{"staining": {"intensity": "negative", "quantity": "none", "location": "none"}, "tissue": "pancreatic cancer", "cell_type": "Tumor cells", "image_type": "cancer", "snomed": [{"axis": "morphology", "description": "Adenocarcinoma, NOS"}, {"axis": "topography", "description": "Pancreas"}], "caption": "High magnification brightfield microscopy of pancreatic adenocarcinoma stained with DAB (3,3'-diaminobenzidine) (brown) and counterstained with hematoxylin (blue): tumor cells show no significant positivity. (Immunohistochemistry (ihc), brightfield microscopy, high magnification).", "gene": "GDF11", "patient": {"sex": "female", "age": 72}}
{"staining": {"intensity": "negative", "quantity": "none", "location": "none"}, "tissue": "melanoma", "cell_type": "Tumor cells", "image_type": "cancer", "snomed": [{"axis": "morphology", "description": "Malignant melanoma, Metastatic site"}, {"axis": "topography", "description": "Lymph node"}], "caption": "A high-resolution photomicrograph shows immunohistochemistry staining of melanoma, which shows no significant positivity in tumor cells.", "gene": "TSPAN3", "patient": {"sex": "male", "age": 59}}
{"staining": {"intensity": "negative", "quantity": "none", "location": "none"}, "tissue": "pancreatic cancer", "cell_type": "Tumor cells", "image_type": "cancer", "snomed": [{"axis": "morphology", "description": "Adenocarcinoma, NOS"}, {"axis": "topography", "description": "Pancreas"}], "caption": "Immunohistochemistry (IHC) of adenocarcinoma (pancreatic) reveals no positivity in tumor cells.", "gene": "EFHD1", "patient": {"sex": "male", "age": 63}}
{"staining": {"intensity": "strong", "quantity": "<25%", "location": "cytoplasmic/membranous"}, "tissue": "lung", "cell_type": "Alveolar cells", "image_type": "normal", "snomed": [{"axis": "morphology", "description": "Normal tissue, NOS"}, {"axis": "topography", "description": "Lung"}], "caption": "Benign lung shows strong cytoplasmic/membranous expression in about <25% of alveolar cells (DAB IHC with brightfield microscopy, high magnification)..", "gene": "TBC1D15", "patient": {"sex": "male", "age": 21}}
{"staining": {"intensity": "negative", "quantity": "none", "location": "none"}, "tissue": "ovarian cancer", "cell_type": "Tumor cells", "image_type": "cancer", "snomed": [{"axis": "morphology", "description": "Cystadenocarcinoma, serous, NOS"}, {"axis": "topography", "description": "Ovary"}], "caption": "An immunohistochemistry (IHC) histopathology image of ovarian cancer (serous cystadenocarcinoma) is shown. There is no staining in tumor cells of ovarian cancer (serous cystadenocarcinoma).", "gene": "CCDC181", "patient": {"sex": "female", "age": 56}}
◆ ◆ ◆ ◆ ◆
# YOUR OBJECTIVE:
Set every entry down once more, exactly as written above.

# PROBLEM SOLUTION:
{"staining": {"intensity": "negative", "quantity": "none", "location": "none"}, "tissue": "pancreatic cancer", "cell_type": "Tumor cells", "image_type": "cancer", "snomed": [{"axis": "morphology", "description": "Adenocarcinoma, NOS"}, {"axis": "topography", "description": "Pancreas"}], "caption": "High magnification brightfield microscopy of pancreatic adenocarcinoma stained with DAB (3,3'-diaminobenzidine) (brown) and counterstained with hematoxylin (blue): tumor cells show no significant positivity. (Immunohistochemistry (ihc), brightfield microscopy, high magnification).", "gene": "GDF11", "patient": {"sex": "female", "age": 72}}
{"staining": {"intensity": "negative", "quantity": "none", "location": "none"}, "tissue": "melanoma", "cell_type": "Tumor cells", "image_type": "cancer", "snomed": [{"axis": "morphology", "description": "Malignant melanoma, Metastatic site"}, {"axis": "topography", "description": "Lymph node"}], "caption": "A high-resolution photomicrograph shows immunohistochemistry staining of melanoma, which shows no significant positivity in tumor cells.", "gene": "TSPAN3", "patient": {"sex": "male", "age": 59}}
{"staining": {"intensity": "negative", "quantity": "none", "location": "none"}, "tissue": "pancreatic cancer", "cell_type": "Tumor cells", "image_type": "cancer", "snomed": [{"axis": "morphology", "description": "Adenocarcinoma, NOS"}, {"axis": "topography", "description": "Pancreas"}], "caption": "Immunohistochemistry (IHC) of adenocarcinoma (pancreatic) reveals no positivity in tumor cells.", "gene": "EFHD1", "patient": {"sex": "male", "age": 63}}
{"staining": {"intensity": "strong", "quantity": "<25%", "location": "cytoplasmic/membranous"}, "tissue": "lung", "cell_type": "Alveolar cells", "image_type": "normal", "snomed": [{"axis": "morphology", "description": "Normal tissue, NOS"}, {"axis": "topography", "description": "Lung"}], "caption": "Benign lung shows strong cytoplasmic/membranous expression in about <25% of alveolar cells (DAB IHC with brightfield microscopy, high magnification)..", "gene": "TBC1D15", "patient": {"sex": "male", "age": 21}}
{"staining": {"intensity": "negative", "quantity": "none", "location": "none"}, "tissue": "ovarian cancer", "cell_type": "Tumor cells", "image_type": "cancer", "snomed": [{"axis": "morphology", "description": "Cystadenocarcinoma, serous, NOS"}, {"axis": "topography", "description": "Ovary"}], "caption": "An immunohistochemistry (IHC) histopathology image of ovarian cancer (serous cystadenocarcinoma) is shown. There is no staining in tumor cells of ovarian cancer (serous cystadenocarcinoma).", "gene": "CCDC181", "patient": {"sex": "female", "age": 56}}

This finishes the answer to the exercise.